The adults were paralyzed. One pulled out her phone: “Wait, it’s not poisonous, it’s just a garter snake, I think, or garden snake, oh my God!” A man reluctantly ran after the boy while yelling at him to put the snake down. “Or throw it? I don’t know!” he yelled.
My kids and I hightailed it back to our car.

“First of all,” my son said in his most authoritative voice as we pulled onto the highway, “it’s GARTER snake, not garden snake. Second, that was not a cobra. It was a black rat snake, native to Maryland and not venomous. There are no cobras in Maryland.”
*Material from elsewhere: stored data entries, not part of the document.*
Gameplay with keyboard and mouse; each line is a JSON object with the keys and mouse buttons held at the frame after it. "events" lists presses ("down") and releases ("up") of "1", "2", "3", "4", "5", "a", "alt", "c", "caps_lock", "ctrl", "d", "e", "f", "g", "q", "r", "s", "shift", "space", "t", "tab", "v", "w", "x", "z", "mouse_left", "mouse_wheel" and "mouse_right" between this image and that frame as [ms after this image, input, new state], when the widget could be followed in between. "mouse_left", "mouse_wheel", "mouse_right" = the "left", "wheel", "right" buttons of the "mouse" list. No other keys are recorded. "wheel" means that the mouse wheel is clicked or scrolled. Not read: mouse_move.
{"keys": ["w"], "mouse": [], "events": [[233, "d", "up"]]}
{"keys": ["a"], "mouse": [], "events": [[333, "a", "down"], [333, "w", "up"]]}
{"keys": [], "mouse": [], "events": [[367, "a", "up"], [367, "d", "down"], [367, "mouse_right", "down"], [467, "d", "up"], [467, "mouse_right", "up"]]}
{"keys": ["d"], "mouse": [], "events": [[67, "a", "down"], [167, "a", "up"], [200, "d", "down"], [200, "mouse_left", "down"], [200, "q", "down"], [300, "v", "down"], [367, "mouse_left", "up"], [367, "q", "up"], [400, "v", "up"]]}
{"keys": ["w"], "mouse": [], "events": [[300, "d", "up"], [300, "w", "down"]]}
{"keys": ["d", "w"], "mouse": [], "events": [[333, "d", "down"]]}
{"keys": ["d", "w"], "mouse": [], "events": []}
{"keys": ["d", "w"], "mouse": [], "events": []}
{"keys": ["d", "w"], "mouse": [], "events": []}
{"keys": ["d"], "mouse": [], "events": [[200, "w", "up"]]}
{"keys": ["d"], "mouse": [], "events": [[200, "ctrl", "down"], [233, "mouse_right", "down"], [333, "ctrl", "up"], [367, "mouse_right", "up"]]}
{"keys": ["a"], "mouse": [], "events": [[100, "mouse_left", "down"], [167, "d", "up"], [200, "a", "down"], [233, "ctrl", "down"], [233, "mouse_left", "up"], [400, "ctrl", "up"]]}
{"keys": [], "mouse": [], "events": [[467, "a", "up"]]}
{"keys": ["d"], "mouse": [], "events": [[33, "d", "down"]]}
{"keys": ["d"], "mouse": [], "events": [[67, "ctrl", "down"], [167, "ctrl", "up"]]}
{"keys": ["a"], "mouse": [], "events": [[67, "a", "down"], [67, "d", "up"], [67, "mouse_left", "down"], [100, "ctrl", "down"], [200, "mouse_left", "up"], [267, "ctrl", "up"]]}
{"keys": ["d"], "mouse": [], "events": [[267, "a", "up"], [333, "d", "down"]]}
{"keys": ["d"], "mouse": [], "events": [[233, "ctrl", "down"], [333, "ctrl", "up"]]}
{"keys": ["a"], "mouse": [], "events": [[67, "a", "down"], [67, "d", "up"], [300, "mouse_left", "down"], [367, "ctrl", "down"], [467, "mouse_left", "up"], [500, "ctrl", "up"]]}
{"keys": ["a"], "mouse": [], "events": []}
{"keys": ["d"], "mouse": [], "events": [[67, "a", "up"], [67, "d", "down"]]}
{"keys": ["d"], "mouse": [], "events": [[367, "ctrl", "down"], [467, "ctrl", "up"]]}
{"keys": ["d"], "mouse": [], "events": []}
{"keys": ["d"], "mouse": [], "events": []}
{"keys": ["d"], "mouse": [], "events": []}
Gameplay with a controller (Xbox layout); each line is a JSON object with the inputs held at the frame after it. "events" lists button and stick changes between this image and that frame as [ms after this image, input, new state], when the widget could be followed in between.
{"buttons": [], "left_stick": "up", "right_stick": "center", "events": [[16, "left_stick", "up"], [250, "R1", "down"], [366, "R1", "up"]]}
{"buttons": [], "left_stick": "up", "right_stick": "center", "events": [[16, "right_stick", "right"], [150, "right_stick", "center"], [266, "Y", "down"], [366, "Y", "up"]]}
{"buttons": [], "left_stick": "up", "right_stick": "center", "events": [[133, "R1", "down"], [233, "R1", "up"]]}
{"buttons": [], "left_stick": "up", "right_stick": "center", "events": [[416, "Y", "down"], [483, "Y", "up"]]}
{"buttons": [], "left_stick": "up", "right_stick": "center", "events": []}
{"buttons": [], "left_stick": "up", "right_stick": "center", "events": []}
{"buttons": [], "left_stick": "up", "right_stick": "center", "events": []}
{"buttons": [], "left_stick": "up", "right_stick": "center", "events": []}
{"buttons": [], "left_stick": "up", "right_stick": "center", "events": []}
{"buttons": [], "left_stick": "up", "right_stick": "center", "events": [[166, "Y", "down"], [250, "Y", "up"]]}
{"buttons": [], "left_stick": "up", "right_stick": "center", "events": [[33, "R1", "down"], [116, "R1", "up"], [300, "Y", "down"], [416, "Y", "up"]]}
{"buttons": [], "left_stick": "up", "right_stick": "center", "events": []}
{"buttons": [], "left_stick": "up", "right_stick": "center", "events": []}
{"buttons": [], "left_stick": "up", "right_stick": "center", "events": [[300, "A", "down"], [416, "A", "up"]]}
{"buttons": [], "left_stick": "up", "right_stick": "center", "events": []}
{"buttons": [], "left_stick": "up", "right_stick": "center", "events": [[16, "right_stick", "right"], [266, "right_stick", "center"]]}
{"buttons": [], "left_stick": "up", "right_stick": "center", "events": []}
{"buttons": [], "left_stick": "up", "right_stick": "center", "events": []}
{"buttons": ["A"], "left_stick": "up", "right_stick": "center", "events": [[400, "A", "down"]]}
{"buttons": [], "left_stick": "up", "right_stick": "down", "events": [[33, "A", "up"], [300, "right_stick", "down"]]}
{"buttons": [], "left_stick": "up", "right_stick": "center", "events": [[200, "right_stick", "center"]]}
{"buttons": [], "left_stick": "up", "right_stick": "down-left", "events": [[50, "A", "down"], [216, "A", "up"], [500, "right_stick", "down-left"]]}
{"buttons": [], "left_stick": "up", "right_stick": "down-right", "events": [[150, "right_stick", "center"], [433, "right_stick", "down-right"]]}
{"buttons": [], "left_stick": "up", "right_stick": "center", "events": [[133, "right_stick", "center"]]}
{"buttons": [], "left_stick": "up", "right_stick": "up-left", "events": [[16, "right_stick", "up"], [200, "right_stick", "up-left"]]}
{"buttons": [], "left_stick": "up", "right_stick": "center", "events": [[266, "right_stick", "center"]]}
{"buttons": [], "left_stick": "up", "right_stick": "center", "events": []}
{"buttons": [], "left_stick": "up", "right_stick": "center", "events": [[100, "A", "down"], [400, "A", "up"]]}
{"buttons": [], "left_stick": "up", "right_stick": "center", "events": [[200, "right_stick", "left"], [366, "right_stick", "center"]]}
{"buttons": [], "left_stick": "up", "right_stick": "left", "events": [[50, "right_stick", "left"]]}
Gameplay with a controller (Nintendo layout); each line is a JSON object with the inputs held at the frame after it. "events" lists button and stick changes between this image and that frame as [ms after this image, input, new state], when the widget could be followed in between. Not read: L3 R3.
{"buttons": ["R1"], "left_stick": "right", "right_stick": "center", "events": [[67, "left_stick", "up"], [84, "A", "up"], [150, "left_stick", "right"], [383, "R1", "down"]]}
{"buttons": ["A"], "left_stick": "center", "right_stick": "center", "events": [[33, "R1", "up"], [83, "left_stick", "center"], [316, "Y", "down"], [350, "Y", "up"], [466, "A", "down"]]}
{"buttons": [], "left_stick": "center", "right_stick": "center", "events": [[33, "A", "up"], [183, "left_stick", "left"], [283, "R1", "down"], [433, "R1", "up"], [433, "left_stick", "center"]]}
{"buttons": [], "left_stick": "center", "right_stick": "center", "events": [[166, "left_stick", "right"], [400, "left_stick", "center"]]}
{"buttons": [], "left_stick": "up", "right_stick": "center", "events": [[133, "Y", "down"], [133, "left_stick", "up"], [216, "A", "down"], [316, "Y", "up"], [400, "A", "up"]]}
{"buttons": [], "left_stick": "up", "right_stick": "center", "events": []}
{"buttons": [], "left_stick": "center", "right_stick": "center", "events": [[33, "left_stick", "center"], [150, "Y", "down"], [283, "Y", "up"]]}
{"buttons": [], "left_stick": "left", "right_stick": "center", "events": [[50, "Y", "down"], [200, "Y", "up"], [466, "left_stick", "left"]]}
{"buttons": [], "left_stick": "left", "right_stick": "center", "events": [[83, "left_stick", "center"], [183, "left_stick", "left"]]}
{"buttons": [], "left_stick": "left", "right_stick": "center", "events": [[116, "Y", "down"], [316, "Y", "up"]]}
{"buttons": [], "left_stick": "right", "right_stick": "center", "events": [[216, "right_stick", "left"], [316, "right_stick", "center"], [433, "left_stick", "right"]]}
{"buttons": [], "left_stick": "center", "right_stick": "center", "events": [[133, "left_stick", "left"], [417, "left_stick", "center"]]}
“Shyeah,” said my daughter.

My kids chatted the whole way home. I drove silently, thinking how relieved I was that the snake wasn’t venomous. I thought about how the snake boy was wild and brave, and how my kids were cautious, and how the world needed them all.

Sarah Wang

Lives in: Potomac

Age: 43

What she does: Works as an attorney for a D.C. firm.

How she got her start: “Writing for my elementary school newspaper.”

Previously published in: The Washington Post and sarahwangwriter.com.

Favorite place to write: “Anywhere with a little background noise and people nearby.”

Favorite author: “I love Hanya Yanagihara and Jhumpa Lahiri’s beautiful language. I’ve also discovered Kiley Reid and Avni Doshi during quarantine, and love how they write about complex relationships. And my 12-year-old daughter, Lila, writes the best essays. She makes me laugh out loud every time.”

What inspired this essay: “Parenting during quarantine has been no joke. I’ve thought a lot about how we all wish things were different for our kids right now, and how those fleeting moments of clarity and humor can help us get through a day.”